Task: Everything in the records below from the line containing "left hip: (173, 339)" through the line containing "right knee: (75, 222)" is to be reproduced exactly, those two lines included; no picture is to be copied.

Entries shown:
....

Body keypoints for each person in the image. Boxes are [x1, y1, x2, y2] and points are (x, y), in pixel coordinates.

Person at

....

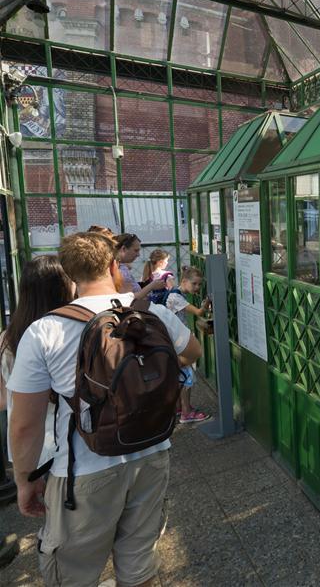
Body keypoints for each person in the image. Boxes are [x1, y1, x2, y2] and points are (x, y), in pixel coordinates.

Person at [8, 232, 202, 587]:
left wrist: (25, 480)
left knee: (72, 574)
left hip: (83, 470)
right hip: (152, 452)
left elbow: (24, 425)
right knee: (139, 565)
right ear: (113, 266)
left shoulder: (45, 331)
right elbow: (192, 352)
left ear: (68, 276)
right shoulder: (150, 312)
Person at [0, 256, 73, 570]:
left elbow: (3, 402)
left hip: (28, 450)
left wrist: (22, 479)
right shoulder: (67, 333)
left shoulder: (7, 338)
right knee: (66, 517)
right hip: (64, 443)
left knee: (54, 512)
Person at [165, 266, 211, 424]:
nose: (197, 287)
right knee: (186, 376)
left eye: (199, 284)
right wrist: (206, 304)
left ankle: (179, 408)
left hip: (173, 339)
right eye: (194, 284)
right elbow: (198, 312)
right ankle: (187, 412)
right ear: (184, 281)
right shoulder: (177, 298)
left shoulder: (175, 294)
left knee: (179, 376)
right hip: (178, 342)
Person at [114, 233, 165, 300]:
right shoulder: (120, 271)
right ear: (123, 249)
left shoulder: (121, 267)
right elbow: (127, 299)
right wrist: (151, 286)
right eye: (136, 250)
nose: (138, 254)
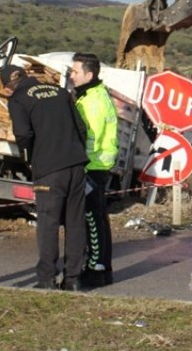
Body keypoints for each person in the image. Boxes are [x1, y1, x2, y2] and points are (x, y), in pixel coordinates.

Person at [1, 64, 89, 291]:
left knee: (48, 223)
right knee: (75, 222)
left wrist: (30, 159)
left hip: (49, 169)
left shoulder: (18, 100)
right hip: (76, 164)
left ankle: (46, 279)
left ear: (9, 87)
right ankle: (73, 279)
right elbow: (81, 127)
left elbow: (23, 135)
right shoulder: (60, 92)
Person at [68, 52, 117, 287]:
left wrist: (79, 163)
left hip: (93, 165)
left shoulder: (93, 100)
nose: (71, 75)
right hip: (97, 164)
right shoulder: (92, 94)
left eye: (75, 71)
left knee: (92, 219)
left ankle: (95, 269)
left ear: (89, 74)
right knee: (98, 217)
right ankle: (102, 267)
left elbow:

....

Answer to the problem:
left hip: (173, 339)
right eye: (194, 284)
right elbow: (198, 312)
right ankle: (187, 412)
right ear: (184, 281)
right shoulder: (177, 298)
left shoulder: (175, 294)
left knee: (179, 376)
right hip: (178, 342)
Person at [114, 233, 165, 300]:
right shoulder: (120, 271)
right ear: (123, 249)
left shoulder: (121, 267)
right elbow: (127, 299)
right wrist: (151, 286)
right eye: (136, 250)
nose: (138, 254)
Body keypoints for each person in the image. Boxes are [x1, y1, x2, y2] and points are (x, y), in pixel coordinates.

Person at [1, 64, 89, 291]:
left knee: (48, 223)
right knee: (75, 222)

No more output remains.